Saved entries
::::::

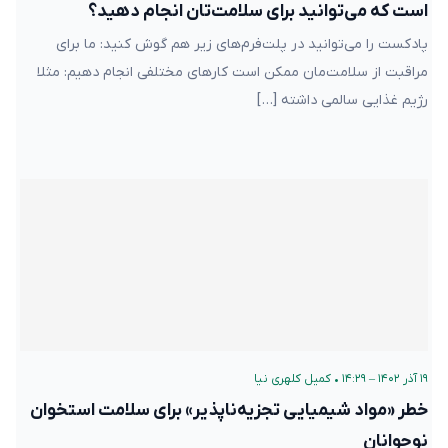
است که می‌توانید برای سلامت‌تان انجام دهید؟
پادکست را می‌توانید در پلت‌فرم‌های زیر هم گوش کنید: ما برای
مراقبت از سلامت‌مان ممکن است کارهای مختلفی انجام دهیم: مثلا
رژیم غذایی سالمی داشته […]
۱۹ آذر ۱۴۰۲ – ۱۴:۲۹
•
کمیل کلهری نیا
خطر «مواد شیمیایی تجزیه‌ناپذیر» برای سلامت استخوان
نوجوانان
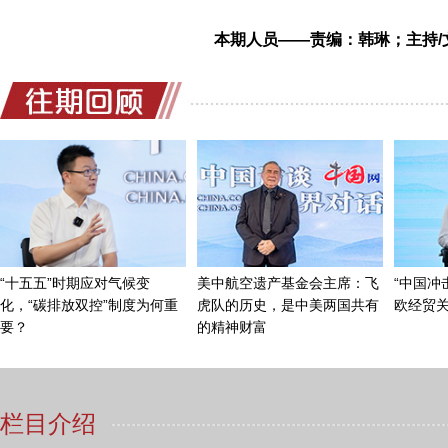
全国人大代表、
本期人员——责编：韩琳；主持/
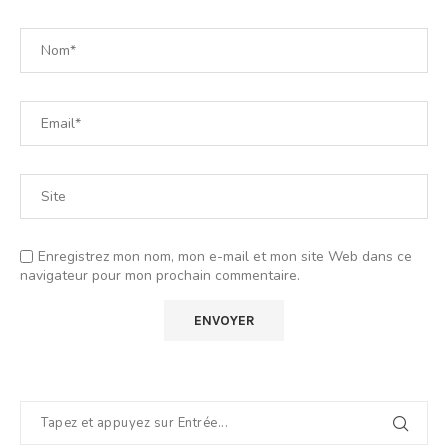
Enregistrez mon nom, mon e-mail et mon site Web dans ce
navigateur pour mon prochain commentaire.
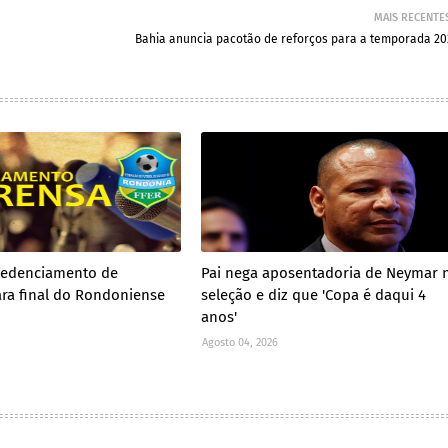
MAIS RECENTE
Bahia anuncia pacotão de reforços para a temporada 20
redenciamento de
Pai nega aposentadoria de Neymar 
ra final do Rondoniense
seleção e diz que 'Copa é daqui 4
anos'
Agosto 04, 2026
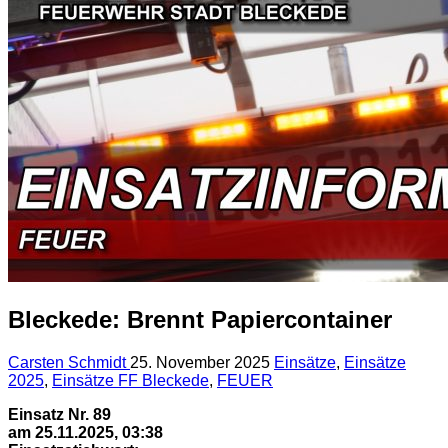
Bleckede: Brennt Papiercontainer
Carsten Schmidt
25. November 2025
Einsätze
,
Einsätze
2025
,
Einsätze FF Bleckede
,
FEUER
Einsatz Nr. 89
am 25.11.2025, 03:38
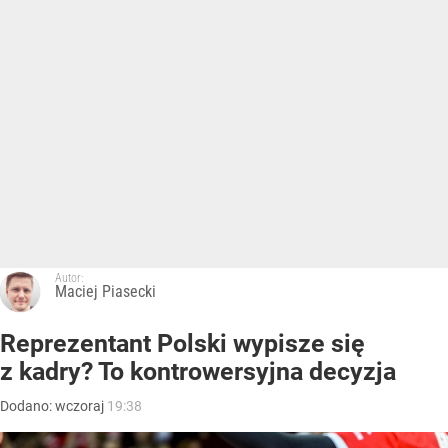
Autor:
Maciej Piasecki
Reprezentant Polski wypisze się
z kadry? To kontrowersyjna decyzja
Dodano:
wczoraj
19:38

::::::

* _WHAT YOU WILL DO_: The exact lines from the one containing "本期人员——责编：韩琳；主持/" through the end of the data are to be copied, with both ends kept and pictures left out.

* _RESULT_:
本期人员——责编：韩琳；主持/
Enregistrez mon nom, mon e-mail et mon site Web dans ce
navigateur pour mon prochain commentaire.
MAIS RECENTE
Bahia anuncia pacotão de reforços para a temporada 20
redenciamento de
Pai nega aposentadoria de Neymar 
ra final do Rondoniense
seleção e diz que 'Copa é daqui 4
anos'
Agosto 04, 2026
Bleckede: Brennt Papiercontainer
Carsten Schmidt
25. November 2025
Einsätze
,
Einsätze
2025
,
Einsätze FF Bleckede
,
FEUER
Einsatz Nr. 89
am 25.11.2025, 03:38
Autor:
Maciej Piasecki
Reprezentant Polski wypisze się
z kadry? To kontrowersyjna decyzja
Dodano:
wczoraj
19:38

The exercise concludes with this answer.